Basudeb DasSarma (1 January 1923 – 16 November 2007) was a chemist and faculty at the University College of Science and Technology of the University of Calcutta. He was among an early group of Indian scholars and professionals to emigrate to the US. He did groundbreaking research with John C. Bailar Jr. at the University of Illinois Urbana-Champaign, won an American Chemical Society award in 1971 for his contributions to the understanding of coordination and stereo-chemistry of metal complexes, and became a naturalized US citizen in 1972. He was a professor of chemistry at West Virginia State College from 1966 to 1992, President of the West Virginia Academy of Science, 1981–82, and a community leader and spokesman on environmental issues in the Kanawha Valley around Charleston, West Virginia.
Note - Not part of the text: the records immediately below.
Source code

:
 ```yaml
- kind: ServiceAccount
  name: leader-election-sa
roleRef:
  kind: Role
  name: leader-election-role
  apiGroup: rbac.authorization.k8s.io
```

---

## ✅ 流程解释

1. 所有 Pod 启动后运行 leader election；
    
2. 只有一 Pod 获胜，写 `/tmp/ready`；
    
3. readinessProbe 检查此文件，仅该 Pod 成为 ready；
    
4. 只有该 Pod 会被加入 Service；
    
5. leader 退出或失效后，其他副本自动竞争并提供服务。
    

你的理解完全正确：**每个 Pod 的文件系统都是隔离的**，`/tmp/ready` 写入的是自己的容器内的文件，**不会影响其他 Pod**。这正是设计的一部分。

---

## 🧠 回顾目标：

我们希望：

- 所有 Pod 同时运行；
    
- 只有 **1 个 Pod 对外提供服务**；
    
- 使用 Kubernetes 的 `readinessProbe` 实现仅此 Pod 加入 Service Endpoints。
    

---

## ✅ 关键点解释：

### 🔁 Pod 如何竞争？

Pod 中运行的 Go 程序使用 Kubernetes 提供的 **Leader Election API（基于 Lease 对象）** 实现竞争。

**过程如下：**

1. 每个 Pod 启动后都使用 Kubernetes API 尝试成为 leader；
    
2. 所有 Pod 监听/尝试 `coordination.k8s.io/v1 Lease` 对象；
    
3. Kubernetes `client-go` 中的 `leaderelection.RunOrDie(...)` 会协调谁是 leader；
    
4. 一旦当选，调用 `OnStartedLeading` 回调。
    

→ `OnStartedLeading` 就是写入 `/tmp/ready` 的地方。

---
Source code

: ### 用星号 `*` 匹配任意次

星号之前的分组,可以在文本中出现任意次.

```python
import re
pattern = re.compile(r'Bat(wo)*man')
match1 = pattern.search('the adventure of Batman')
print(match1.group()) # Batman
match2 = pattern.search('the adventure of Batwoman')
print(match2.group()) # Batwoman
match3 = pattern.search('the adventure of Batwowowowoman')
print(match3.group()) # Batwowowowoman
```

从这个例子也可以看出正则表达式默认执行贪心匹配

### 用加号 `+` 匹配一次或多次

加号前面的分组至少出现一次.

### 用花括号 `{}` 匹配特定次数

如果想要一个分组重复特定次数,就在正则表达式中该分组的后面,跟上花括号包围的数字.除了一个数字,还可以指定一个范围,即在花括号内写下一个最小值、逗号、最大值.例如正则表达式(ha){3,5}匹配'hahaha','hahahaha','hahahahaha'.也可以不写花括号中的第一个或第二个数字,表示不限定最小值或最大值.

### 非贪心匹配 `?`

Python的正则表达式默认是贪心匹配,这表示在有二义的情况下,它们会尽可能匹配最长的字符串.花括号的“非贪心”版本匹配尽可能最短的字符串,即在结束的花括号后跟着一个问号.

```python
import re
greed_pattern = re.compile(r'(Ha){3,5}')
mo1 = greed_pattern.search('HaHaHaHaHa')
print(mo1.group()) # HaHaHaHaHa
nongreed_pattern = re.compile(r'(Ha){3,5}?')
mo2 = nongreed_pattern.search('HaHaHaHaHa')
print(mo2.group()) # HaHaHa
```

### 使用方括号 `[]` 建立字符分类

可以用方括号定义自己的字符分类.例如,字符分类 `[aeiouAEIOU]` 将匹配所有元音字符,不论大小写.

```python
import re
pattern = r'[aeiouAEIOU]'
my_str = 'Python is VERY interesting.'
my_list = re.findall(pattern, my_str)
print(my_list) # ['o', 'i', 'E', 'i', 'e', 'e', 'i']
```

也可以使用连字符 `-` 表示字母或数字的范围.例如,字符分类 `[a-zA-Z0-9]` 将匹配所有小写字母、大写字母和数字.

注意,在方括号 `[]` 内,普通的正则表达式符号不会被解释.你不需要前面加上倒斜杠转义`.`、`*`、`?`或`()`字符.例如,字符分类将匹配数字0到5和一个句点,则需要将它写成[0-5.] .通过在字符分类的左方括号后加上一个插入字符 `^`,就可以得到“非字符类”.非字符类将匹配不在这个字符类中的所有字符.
He died on 16 November 2007.

== Life and career ==

=== Early life and education ===
Basudeb DasSarma was born in Barisal in East Bengal now Bangladesh on early January 1923. His parents were Ashutosh DasSarma, an ayurvedic physician (kaviraj) and an active Indian independence movement activist and Surabala DasSarma. He started his education at the early age of 4. His first lessons were the Bengali alphabet and was taught by his father. Later on his sister became his instructor. Basudeb started his first public schooling at the age of 11 in grade 4 at Jhalokati Government Boys High School. After receiving high scores in high school, Basudeb became a student in Bachelor of Science in Brojomohun College (1940-1944). Since Basudeb was facing financial difficulties, he had to take private tuition to afford his housing rent during his college life. After Bachelors Basudeb completed his Master of Science (1944-1946) and Doctor of Philosophy in University College of Science, Technology & Agriculture under the University of Calcutta.

=== Career ===
After completing his Doctor of Philosophy Basudeb started his career as a lecturer in chemistry in University of Calcutta (1950-1953). From 1953-1955 he worked as a research associate in the University of Illinois at Urbana–Champaign with professor of Inorganic Chemistry John C. Bailar Jr. The research was about learning more about coordination and stereo-chemistry of metal complexes. After this he came back and served as a lecturer in the University of Calcutta for 2 more years from 1955-1957. While teaching in the University of Calcutta he got the opportunity to work as the chief chemist at the Geological Survey of India and left his job at the University of Calcutta. In 1966 Basudeb migrated to United States with his family and joined the West Virginia State University as a professor in chemistry. He retired from the West Virginia State University in the year 1991 and remained as a professor emerita until 1992. Basudeb also served as research chemist for Union Carbide since 1966. From 1971-1972 Basudeb served as the Certified Research Administrator in the Oak Ridge National Laboratory. In 1988 he also served as the Project manager in National Institute of Chemical Studies.

=== Major accomplishments ===

- He won the American Chemical Society Award in 1971 for his research and publications on coordination and stereo-chemistry of metal complexes.
- He won the West Virginia State University's Outstanding Faculty Member of the Year award in 1973.